La respon­s­abil­ité des Turcs ne porte que sur la four­ni­ture du site, la con­nex­ion aux réseaux élec­triques, la con­struc­tion civile et la pro­tec­tion physique du site. Toutes les autres opéra­tions seront sous la respon­s­abil­ité de Rosatom et assurées par elle.

Bien sûr, les ter­mes du con­trat ont quelque peu changé, et l’ar­gu­ment du tarif plus encore. Remar­quons au pas­sage que ce con­trat met à jour égale­ment ce qui, struc­turelle­ment dans bien d’autres domaines économiques en Turquie, con­stitue le socle prin­ci­pal sur lequel se développe la “crise” économique.

Selon les déc­la­ra­tions d’Er­doğan lui-même, alors que lu et Pou­tine repo­saient leurs pier­res sur le site, le pro­jet Akkuyu répondrait à 10 % de la demande énergé­tique en Turquie, à qua­si égal­ité avec celui de Sinop. Il n’est nulle part pris en compte la très grande déperdi­tion énergé­tique du fait des achem­ine­ments d’élec­tric­ité dans le Pays, récem­ment dénon­cée par les autorités munic­i­pales de Sinop. Les deux pro­jets sont estimés AUJOURD’HUI à 20 Mil­liards de dol­lars et 30 mil­liards d’Eu­ro. Nous don­nons volon­taire­ment les chiffres dans ces deux mon­naies, pour vous ren­voy­er aux tur­bu­lences en cours.

Le pro­jet d’Er­doğan et de l’AKP, dans le nucléaire comme ailleurs, repose sur des piliers bien connus :
• par­venir au bond en avant pour 2023 par des pro­jets de grands chantiers spec­tac­u­laires, avec l’en­det­te­ment qui va avec, mais aus­si l’en­richisse­ment de court terme d’ac­teurs économiques qui ne ruis­sel­lent que dans les poches des proches. Con­tin­uer ain­si à ren­forcer des couch­es sociales acquises.
• fix­er un stan­dard pour la Turquie calqué sur le “développe­ment” du Golfe, sans dis­pos­er du pét­role, (mais avec l’aide de Dieu?). Le gaspillage et l’inu­tile sont de rigueur, et surtout en énergie.
• faire absorber par la Turquie le pire des tech­nolo­gies, en rac­cour­ci, que ce soit en agri­cul­ture, où la chimie est reine, ou main­tenant dans l’én­ergie, pour par­venir au ray­on­nement mon­di­al d’une Turquie libérale, Nation pieuse et mil­i­tarisée. Et ten­ter d’empocher les béné­fices liés à cette mon­di­al­i­sa­tion au pas de course.

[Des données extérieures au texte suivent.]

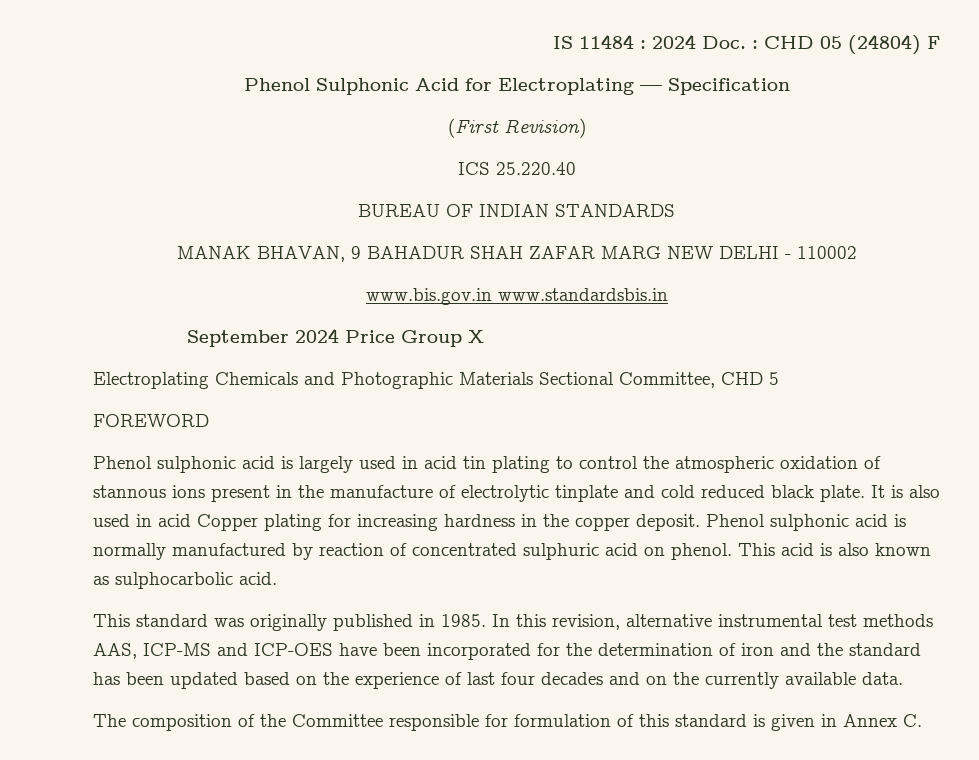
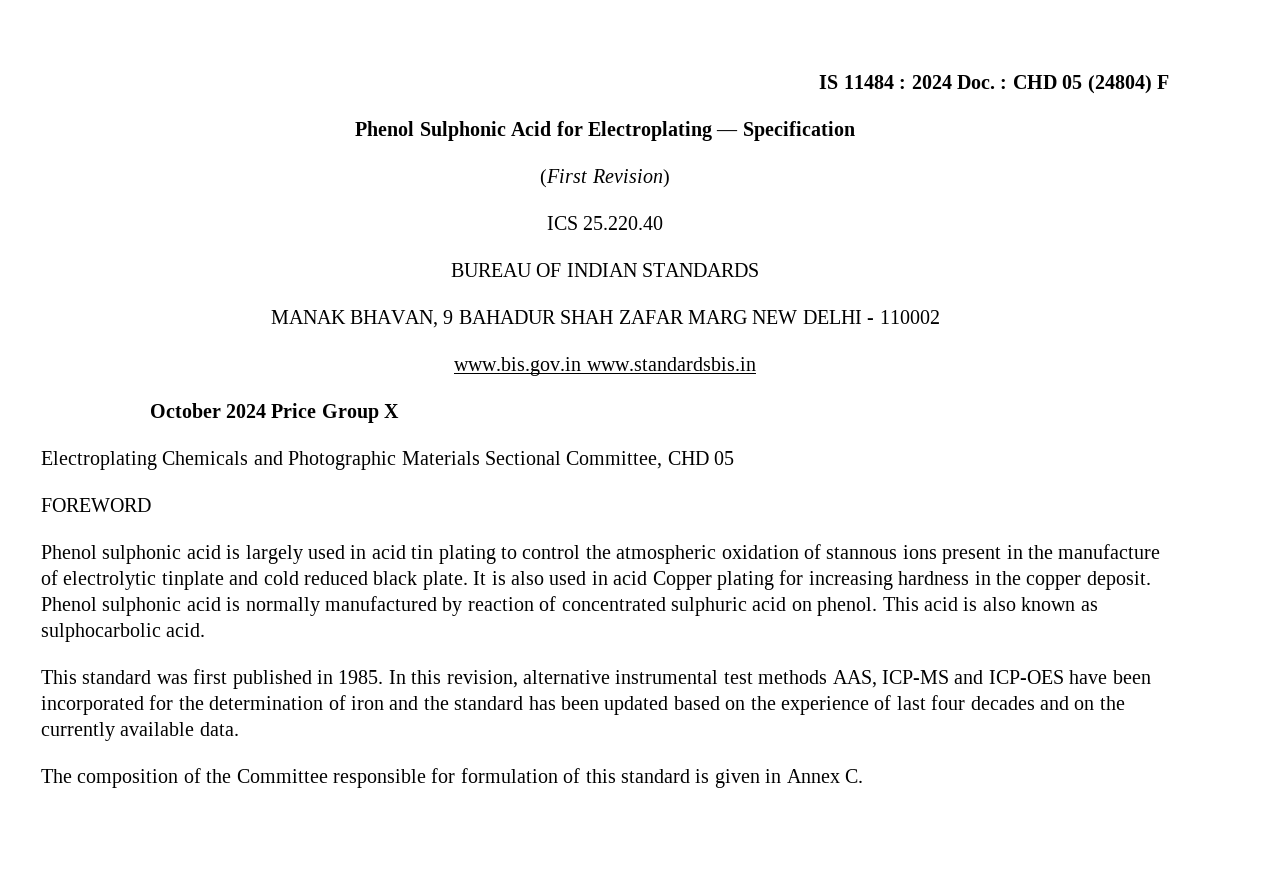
[187,330,290,347] September -> [149,403,221,418] October
[769,372,779,385] 5 -> [714,451,735,465] 05
[250,614,327,631] originally -> [193,669,228,684] first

Cela peut vous sem­bler car­i­cat­ur­al et réduc­teur, mais, pour les sou­tiens de l’AKP, ce sont là les cré­dos, en lan­gage populiste.

Et lorsqu’un maire à Sinop, ou une asso­ci­a­tion en Turquie, se pronon­cent con­tre ces pro­jets, mal­gré la cen­sure, il est dif­fi­cile de faire la part entre les “pas de ça chez-nous, allez ailleurs !” et les réels opposantEs à l’in­dus­trie nucléaire et au monde qui va avec, pro­jet de 2023 d’Er­doğan inclus.

Dans l’in­stant, les arbres sont abat­tus, les ter­rains pré­parés, pour l’un et l’autre pro­jet. Le béton coule ici et là. Mais la Turquie en est pleine, de ces bétons coulés.

On pour­rait lui souhaiter que les pier­res volent à nou­veau con­tre ces pro­jets et leur monde, et que pierre qui se pose n’a­masse que mousse.